The attention mechanism in foundation models, while effective, results in high computational complexity, making it challenging to accelerate on resource-constrained edge neural accelerators. A proposed scheme achieves up to 2.75x speedup and 54% energy reduction by parallelizing heterogeneous compute units and utilizing a multi-tiered tiling scheme, with results confirmed through simulations and real-world experiments.

Hymba: A Hybrid-Head Architecture for Small Language Models

Hymba is a family of small language models that combines transformer attention mechanisms with state space models for enhanced efficiency, and features learnable meta tokens and optimized architecture. The Hymba-1.5B-Base model achieves state-of-the-art results, outperforming larger models like Llama-3.2-3B in accuracy while significantly reducing cache size and increasing throughput.

Cyborg Insect Factory

Researchers developed an automatic assembly method for insect-computer hybrid robots, using a robotic arm and deep learning-based vision system to implant electrodes in Madagascar hissing cockroaches. The automatically assembled robots demonstrated effective control and navigation, matching manually assembled systems, and showed potential for mass production and practical applications.

Code

Show HN: Minima-RAG On-Premises Python Framework

Minima is an open-source RAG (Retrieval-Augmented Generation) on-premises container that can integrate with ChatGPT and MCP, allowing users to query local documents while keeping data secure. Minima supports three modes: isolated installation, custom GPT, and Anthropic Claude, and can be set up using a .env file and Docker compose commands.

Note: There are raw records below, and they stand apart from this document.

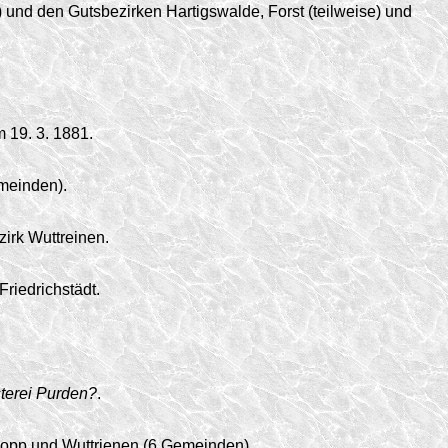
 und den Gutsbezirken Hartigswalde, Forst (teilweise) und
om
19. 3. 1881.
emeinden).
irk Wuttreinen.
riedrichstädt.
sterei Purden?
.
ykopp und Wuttrienen (6 Gemeinden).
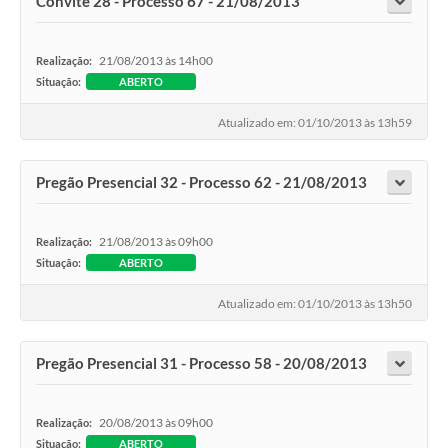
Convite 28 - Processo 67 - 21/08/2013
21/08/2013 às 14h00
Realização:
Situação:
ABERTO
Atualizado em: 01/10/2013 às 13h59
Pregão Presencial 32 - Processo 62 - 21/08/2013
21/08/2013 às 09h00
Realização:
Situação:
ABERTO
Atualizado em: 01/10/2013 às 13h50
Pregão Presencial 31 - Processo 58 - 20/08/2013
20/08/2013 às 09h00
Realização:
Situação:
ABERTO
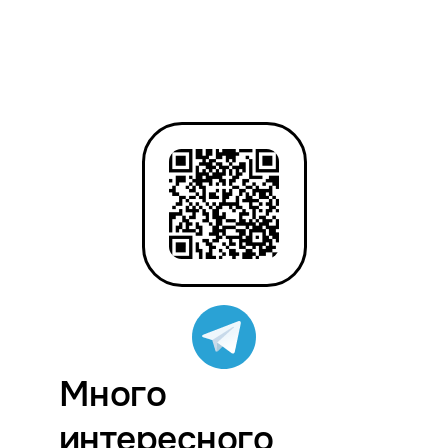
Много
интересного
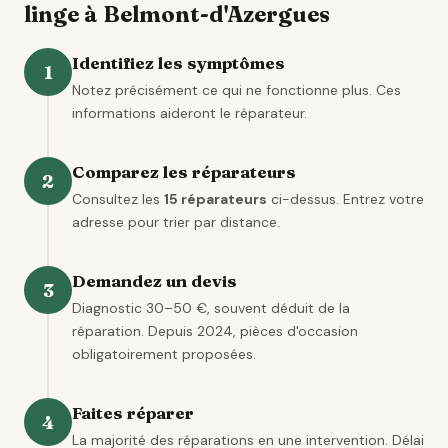
linge à Belmont-d'Azergues
Identifiez les symptômes
1
Notez précisément ce qui ne fonctionne plus. Ces
informations aideront le réparateur.
Comparez les réparateurs
2
Consultez les
15 réparateurs
ci-dessus. Entrez votre
adresse pour trier par distance.
Demandez un devis
3
Diagnostic 30–50 €, souvent déduit de la
réparation. Depuis 2024, pièces d'occasion
obligatoirement proposées.
Faites réparer
4
La majorité des réparations en une intervention. Délai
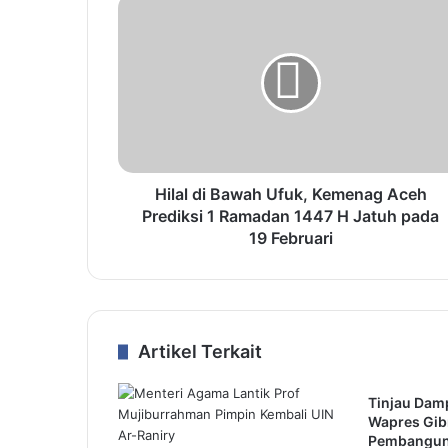
Hilal di Bawah Ufuk, Kemenag Aceh
Prediksi 1 Ramadan 1447 H Jatuh pada
19 Februari
Artikel Terkait
Tinjau Damp
Wapres Gib
Pembangun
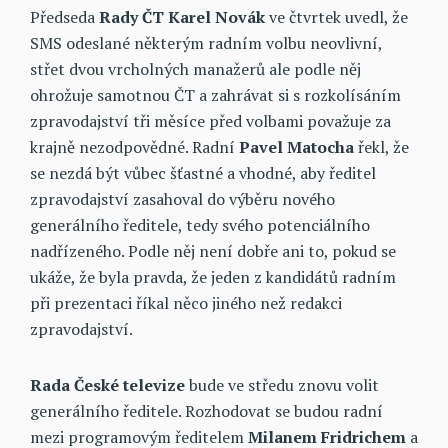
Předseda
Rady ČT Karel Novák
ve čtvrtek uvedl, že
SMS odeslané některým radním volbu neovlivní,
střet dvou vrcholných manažerů ale podle něj
ohrožuje samotnou ČT a zahrávat si s rozkolísáním
zpravodajství tři měsíce před volbami považuje za
krajně nezodpovědné. Radní
Pavel Matocha
řekl, že
se nezdá být vůbec šťastné a vhodné, aby ředitel
zpravodajství zasahoval do výběru nového
generálního ředitele, tedy svého potenciálního
nadřízeného. Podle něj není dobře ani to, pokud se
ukáže, že byla pravda, že jeden z kandidátů radním
při prezentaci říkal něco jiného než redakci
zpravodajství.
Rada České televize
bude ve středu znovu volit
generálního ředitele. Rozhodovat se budou radní
mezi programovým ředitelem
Milanem Fridrichem
a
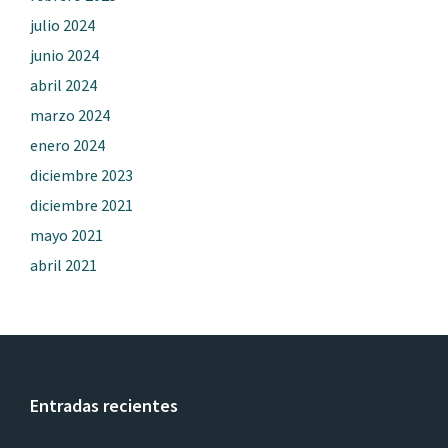
julio 2024
junio 2024
abril 2024
marzo 2024
enero 2024
diciembre 2023
diciembre 2021
mayo 2021
abril 2021
Entradas recientes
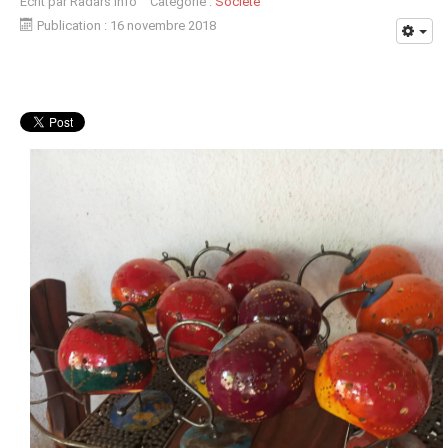
Écrit par
Radars Info
Catégorie :
Société
Publication : 16 novembre 2018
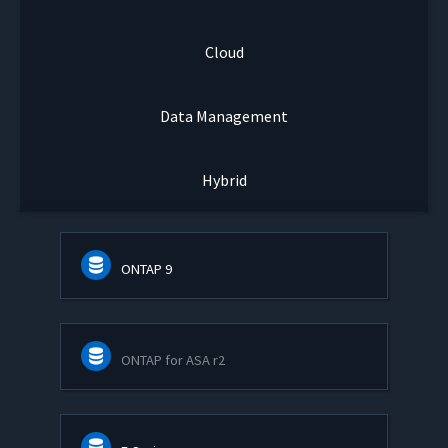
Cloud
Data Management
Hybrid
ONTAP 9
ONTAP for ASA r2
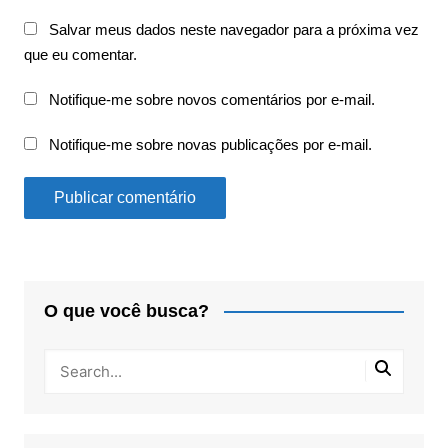
Salvar meus dados neste navegador para a próxima vez
que eu comentar.
Notifique-me sobre novos comentários por e-mail.
Notifique-me sobre novas publicações por e-mail.
O que você busca?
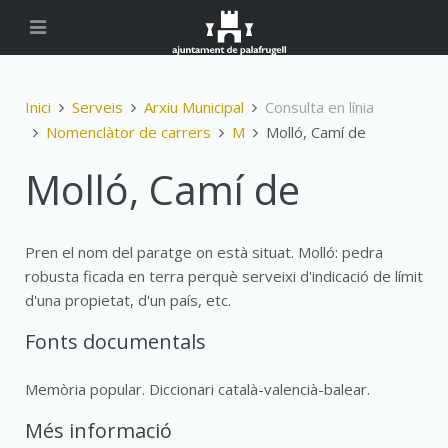
Inici
Serveis
Arxiu Municipal
Consulta en línia
Nomenclàtor de carrers
M
Molló, Camí de
Molló, Camí de
Pren el nom del paratge on està situat. Molló: pedra
robusta ficada en terra perquè serveixi d'indicació de límit
d'una propietat, d'un país, etc.
Fonts documentals
Memòria popular. Diccionari català-valencià-balear.
Més informació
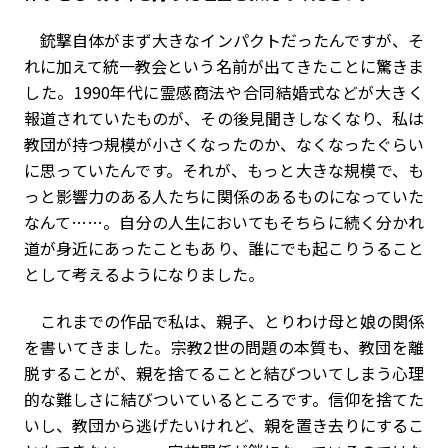
銃撃自体がまず大きなインパクトだったんですが、そ
れに加えて統一教会という名前が出てきたことに驚きま
した。1990年代に霊感商法や合同結婚式などが大きく
報道されていたものが、その後見聞きしなくなり、私は
教団が持つ規模が小さくなったのか、なくなったぐらい
に思っていたんです。それが、もっと大きな規模で、も
っと影響力のある人たちに関係のあるものになっていた
なんて……。自分の人生においてもそちらに続く分かれ
道が身近にあったこともあり、誰にでも起こりうること
として考えるようになりました。
これまでの作品で私は、親子、とりわけ母と娘の関係
を書いてきました。宗教2世の問題の本質も、教団を離
脱することが、親を捨てることと結びついてしまう心理
的な難しさに結びついているところです。信仰を捨てた
いし、教団から逃げたいけれど、親を置き去りにするこ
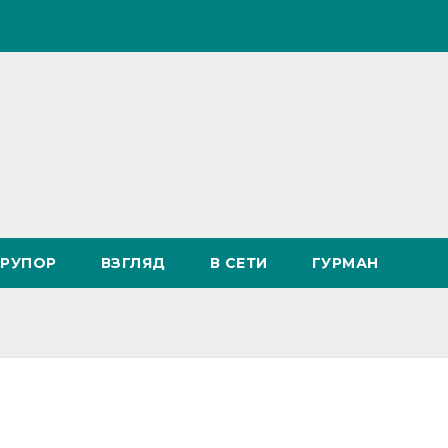
РУПОР
ВЗГЛЯД
В СЕТИ
ГУРМАН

Show HN: Rezible – Open-Source Mission Control for Oncall

Rezible is an open-source platform designed to support, automate, and report on oncall processes, aiming to reduce the burden on oncall teams and improve overall oncall health. The platform is currently under heavy development, but it promises to offer features such as automated handovers, AI-powered post-incident debriefs, and data collection and visualization.

Machine Learning Mischief

Machine learning experiments can be manipulated to achieve a preconceived goal by exploiting evaluation metrics and scientific tests, a practice known as "gaming" or "cherry picking" that is considered unethical. Examples of such manipulations include seed hacking, cross-validation hacking, and p-hacking, and can be identified by probing questions that challenge the experimental method and its choices.

Show HN: Kiln - Interactive LLM fine-tuning, dataset collab & synthetic data gen

Kiln is a tool for fine-tuning large language models (LLMs), generating synthetic data, and collaborating on datasets, offering an intuitive desktop app and open-source library and API. It supports various models and providers, including Ollama, OpenAI, and AWS, and prioritizes data correctness and user privacy.

Vision Is All You Need: V-RAG (Vision RAG) Demo

The V-RAG (Vision RAG) architecture utilizes a vision language model to embed pages of PDF files as vectors, allowing for efficient search and retrieval without the need for chunking. The demo uses a VLM to convert PDF pages to images, generates embeddings, and stores them in a database, enabling users to search for similar pages using a query.